Manifestly corrupt, widely distrusted by ordinary Afghans, often left to man remote checkpoints where they are little more than cannon fodder for roaming Taliban, the Afghan National Police are the weakest link in the still-evolving chain that is supposed to anchor civil society in Afghanistan.

“It took me about four months too long to figure out where the ANP system was broke,” Brig.-Gen. Grant admitted. NATO has no mandate to reform and rebuild the police, and creating an honest force is a huge project.

“The next big thing is the police in Kandahar province,” he said.

Like most soldiers in Canada's small army, Brig.-Gen. Grant can expect to be back in Afghanistan if the mission continues. He will be back sooner than most because his next job will be deputy commander of all Canadian expeditionary forces abroad.

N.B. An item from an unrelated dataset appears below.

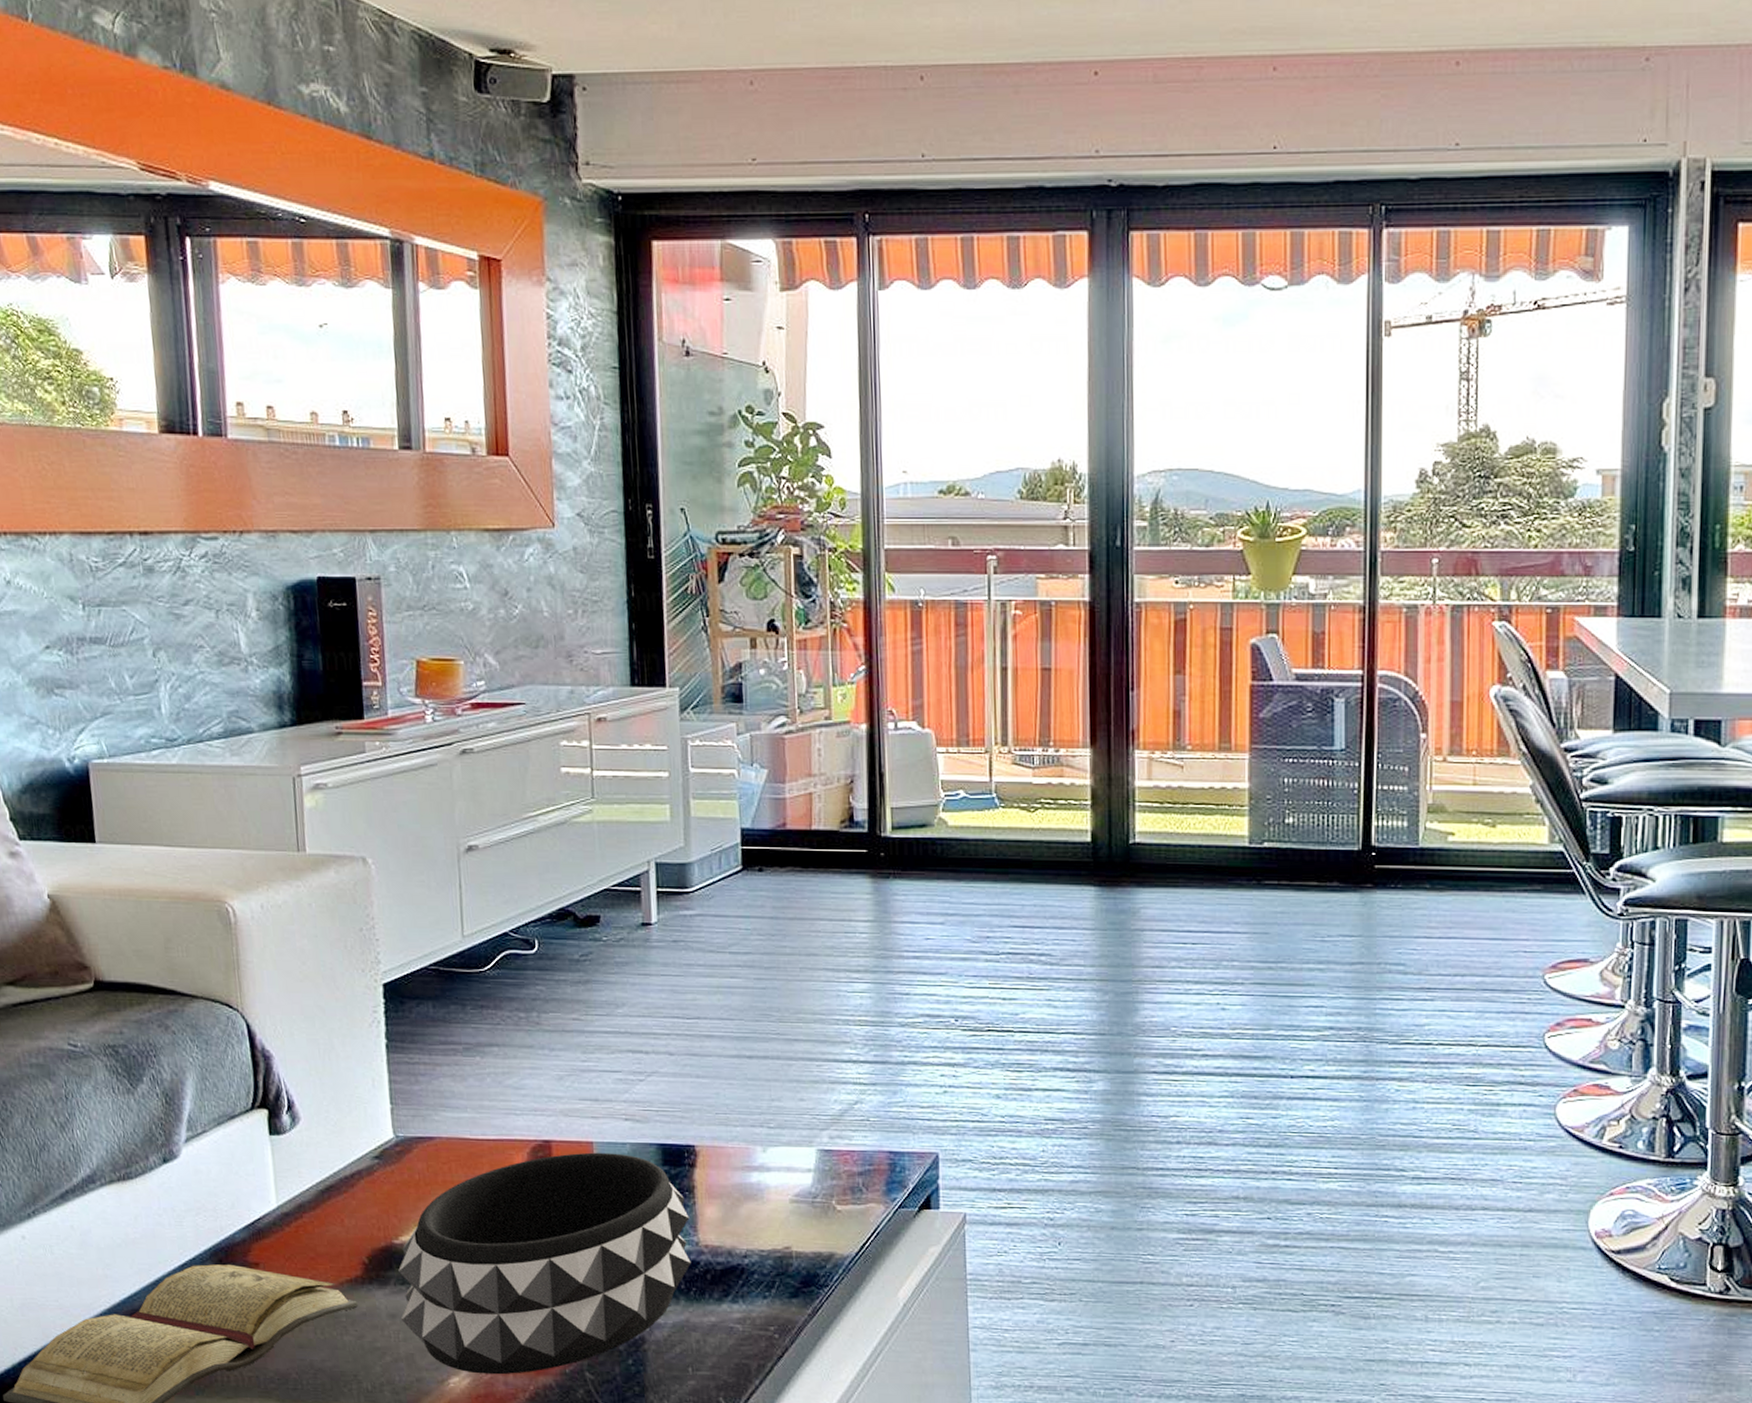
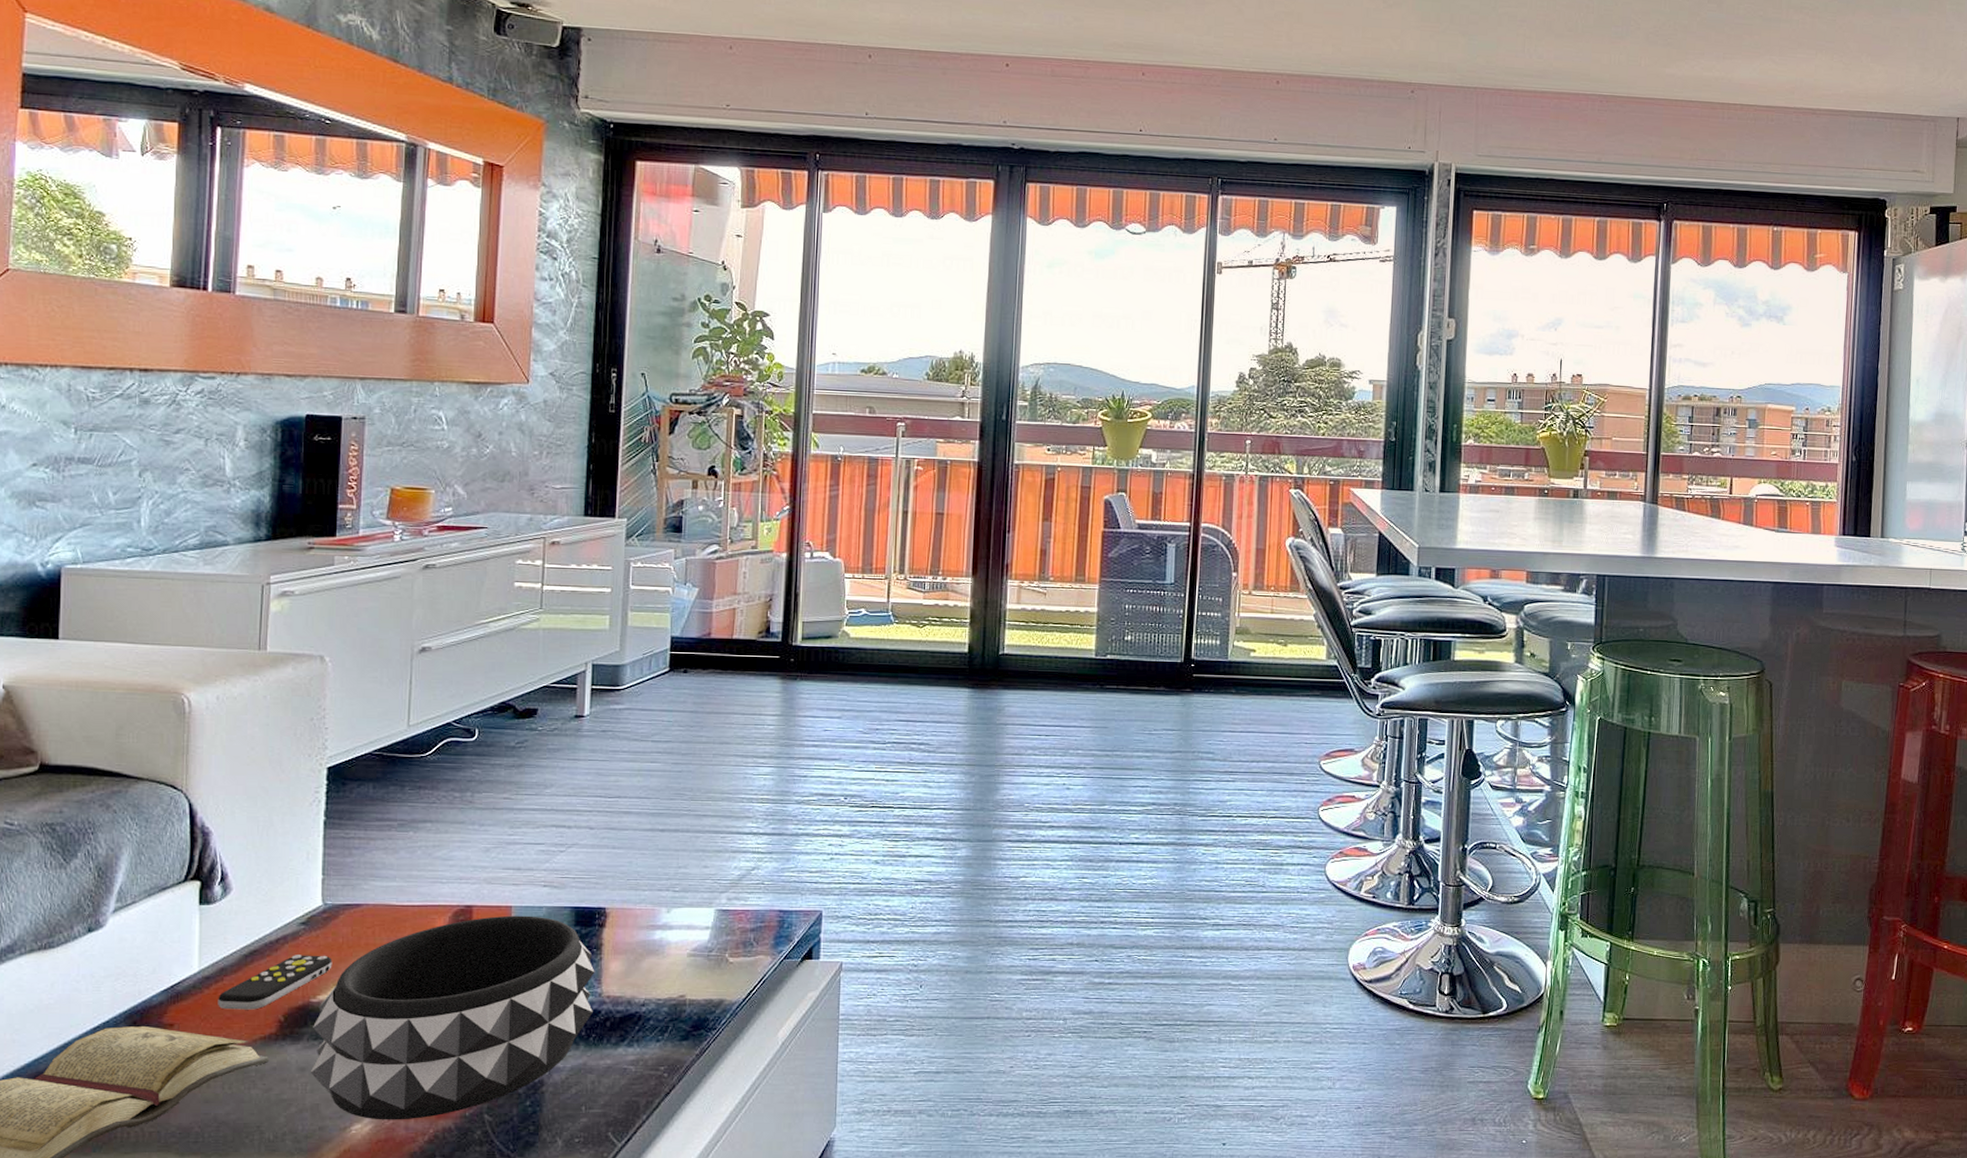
remote control: none [299,1191,411,1250] -> present [218,955,332,1010]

“The first thing I will look at is the police,” he said, when asked how he will measure future progress.

I wish those who incessantly beat the defeatist drum would take note.  Afghanistan is not a 'good news' story.  There is a whole lot which is wrong, progress is slow to sporadic in too many regions, it is, all too often, 'two steps forward and one back' but that is the nature of this campaign.  But, there is some progress, everywhere – not as much as many, including, I suspect, most soldiers would like but as much as we can expect given the huge challenges facing Afghanistan.

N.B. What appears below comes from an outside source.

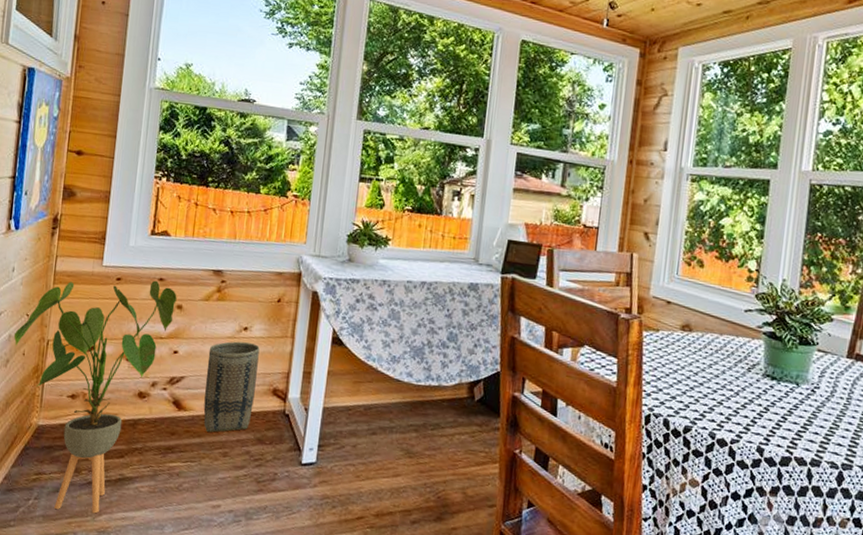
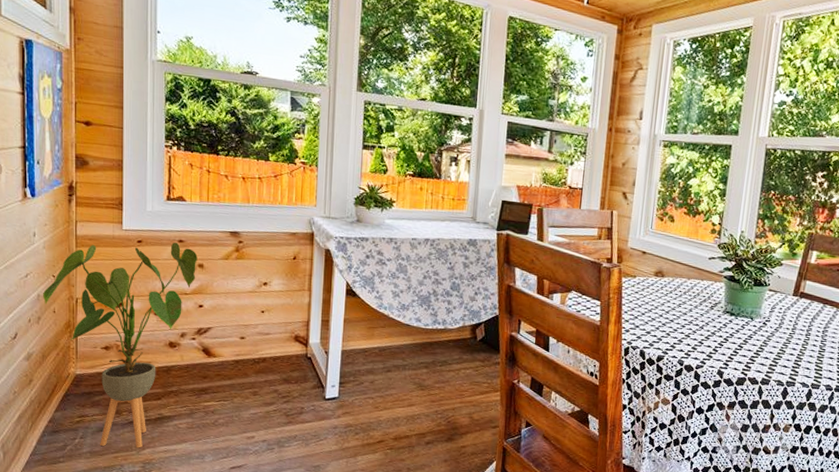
basket: present [203,341,260,433] -> none [231,295,280,375]

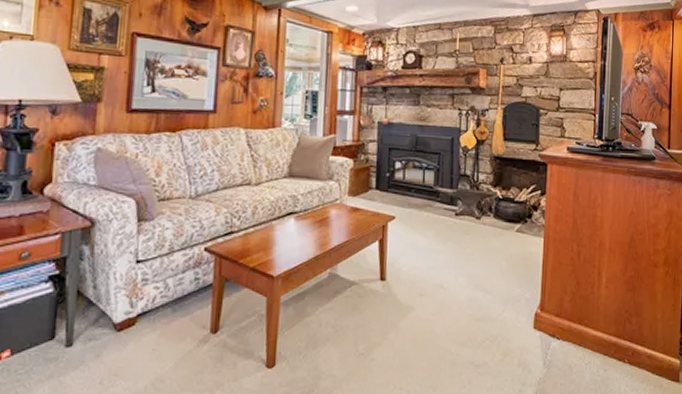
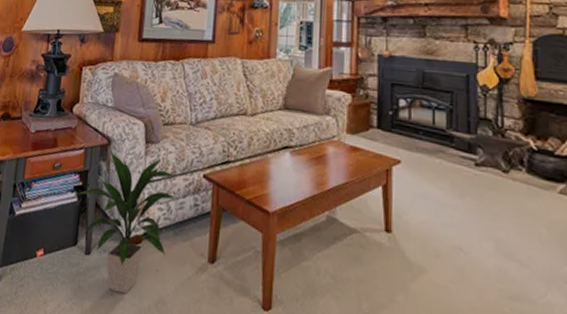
indoor plant: none [52,232,176,380] -> present [77,150,177,294]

Afghanistan is as poor and unfortunate as, in Canada, are rich and favoured.  Yet many, maybe even most Canadian want to abandon those poor people to the tender mercies of medieval theocrats just because we haven't made a huge, highly visible difference in a very short time.  Our celebrity obsessed, instant gratification, me, Me, ME! culture has, apparently broken our will to ”do the right things” and to ”do things right.”  Other countries, notably, the valiant and stout hearted Dutch are also wavering.  They need a leader to follow – a country that will do the right thing.  They need to understand that if they stay it will be as part of a well managed campaign – one which does things right.  Canada can and should play both roles: we should lead the way by renewing our commitment to helping the Afghans to help themselves and we should take on a greater role in managing the campaign to ensure that things are done right.  BGen Grant and RCMP Supt. David Fudge understand what some of those things are.